> **Work instructions**
Starting with the line that holds "f_number: 5.6" and stopping after the line that holds "exposure_s: 1/416", repeat the lines below word for word, without the pictures.

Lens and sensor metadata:
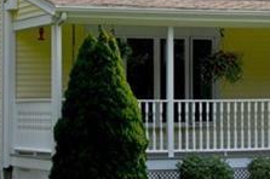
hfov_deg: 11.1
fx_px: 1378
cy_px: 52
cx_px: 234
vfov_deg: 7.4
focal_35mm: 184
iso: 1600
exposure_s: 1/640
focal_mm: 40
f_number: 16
==
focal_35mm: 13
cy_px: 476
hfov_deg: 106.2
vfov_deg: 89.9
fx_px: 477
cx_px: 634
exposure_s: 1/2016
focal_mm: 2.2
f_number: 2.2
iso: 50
...
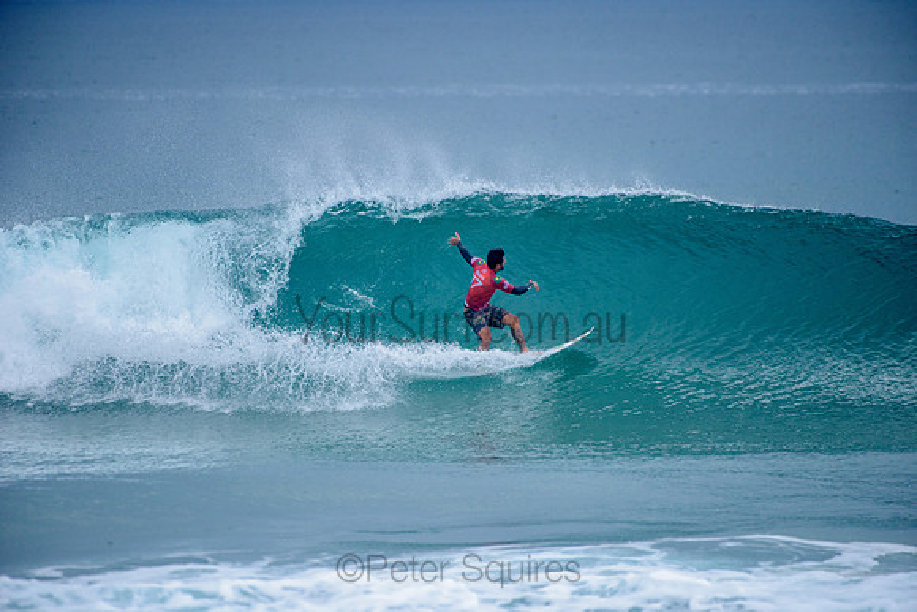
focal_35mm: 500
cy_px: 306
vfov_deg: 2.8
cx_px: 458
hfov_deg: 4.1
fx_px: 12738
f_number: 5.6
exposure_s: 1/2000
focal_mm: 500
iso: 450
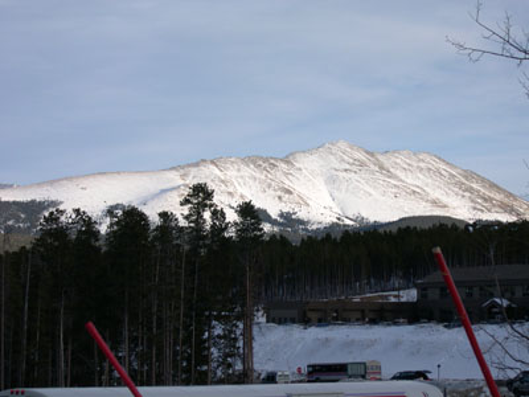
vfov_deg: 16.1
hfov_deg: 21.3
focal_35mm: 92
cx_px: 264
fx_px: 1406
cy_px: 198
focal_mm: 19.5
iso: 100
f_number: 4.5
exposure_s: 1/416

> **Completed exercise**
f_number: 5.6
exposure_s: 1/2000
focal_mm: 500
iso: 450
vfov_deg: 16.1
hfov_deg: 21.3
focal_35mm: 92
cx_px: 264
fx_px: 1406
cy_px: 198
focal_mm: 19.5
iso: 100
f_number: 4.5
exposure_s: 1/416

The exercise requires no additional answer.